Im Märchen kann man sich darauf verlassen: Der Held wird es schon schaffen. Er wird seinen Weg durch’s Labyrinth finden. Aber im richtigen Leben? In meinem Leben? Wenn ich es recht sehe, eigentlich auch! Denn wenn ich zurückschaue, dann waren da durchaus lange, auch quälende Zeiten, in denen ich mich neu orientieren musste. Aber irgendwann war da immer auch die Erfahrung: Jetzt habe ich’s gepackt. Jetzt weiß ich weiter. Manchmal ganz unvermittelt. Manchmal über Nacht. Und wie der Held, der im Märchen den Irrgarten durchschritten hat, nicht mehr derselbe ist wie vorher, hatte auch ich immer den Eindruck: Diese Krisenzeit ist nicht spurlos an mir vorüber gegangen. Ich bin auch an ihr gewachsen.
Und darum sind solche Wendepunkte in meinem Leben für mich auch Zeiten, in denen ich Gott erfahren kann. In diesem ständigen „Ruf des Lebens“, diesem „Steh auf!“, „Brich auf!“ – damit du weiterkommst, damit du deine Möglichkeiten kennen lernst und die Chance hast, zu wachsen, zu reifen. Gott geht mit durch das Labyrinth. Er stellt mir Menschen an die Seite, die mich aushalten, auch wenn ich gerade keine Strahlefrau, kein Strahlemann bin.

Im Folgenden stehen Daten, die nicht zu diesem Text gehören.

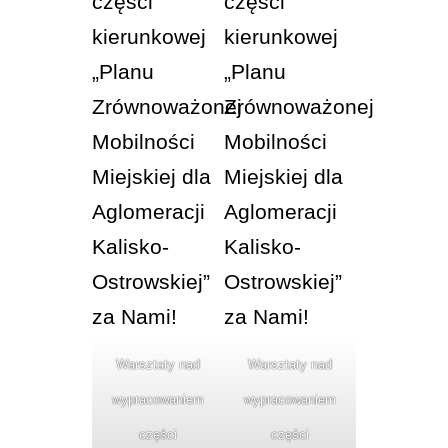
Warsztaty nad
Warsztaty nad
wypracowaniem
wypracowaniem
części
części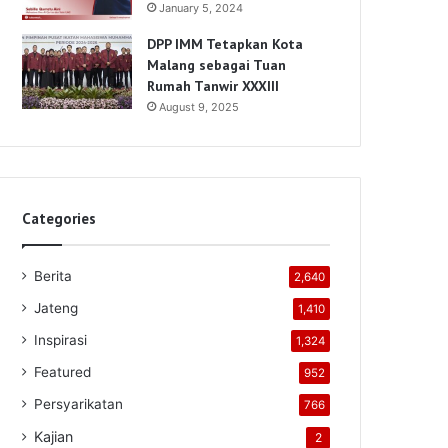
January 5, 2024
DPP IMM Tetapkan Kota
Malang sebagai Tuan
Rumah Tanwir XXXIII
August 9, 2025
Categories
Berita
2,640
Jateng
1,410
Inspirasi
1,324
Featured
952
Persyarikatan
766
Kajian
2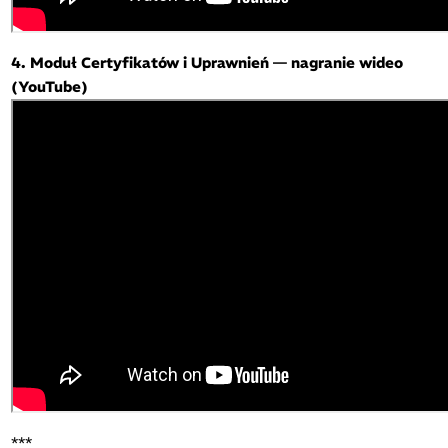
4. Moduł Certyfikatów i Uprawnień — nagranie wideo
(YouTube)
***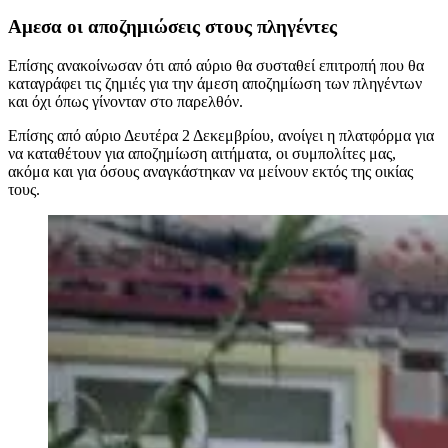
Αμεσα οι αποζημιώσεις στους πληγέντες
Επίσης ανακοίνωσαν ότι από αύριο θα συσταθεί επιτροπή που θα
καταγράφει τις ζημιές για την άμεση αποζημίωση των πληγέντων
και όχι όπως γίνονταν στο παρελθόν.
Επίσης από αύριο Δευτέρα 2 Δεκεμβρίου, ανοίγει η πλατφόρμα για
να καταθέτουν για αποζημίωση αιτήματα, οι συμπολίτες μας,
ακόμα και για όσους αναγκάστηκαν να μείνουν εκτός της οικίας
τους.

Oder er steckt in der Kraft für den nächsten oder übernächsten Schritt. Oder einfach im rechten Wort zur rechten Zeit. Gott fordert Menschen nicht nur immer zum Weitergehen auf, er hat auch versprochen: Ich bin mit dir. Dass Sie und ich davon etwas in unserem Alltag spüren, wünscht sich Ihr Pfarrer Michael Opitz aus Düsseldorf.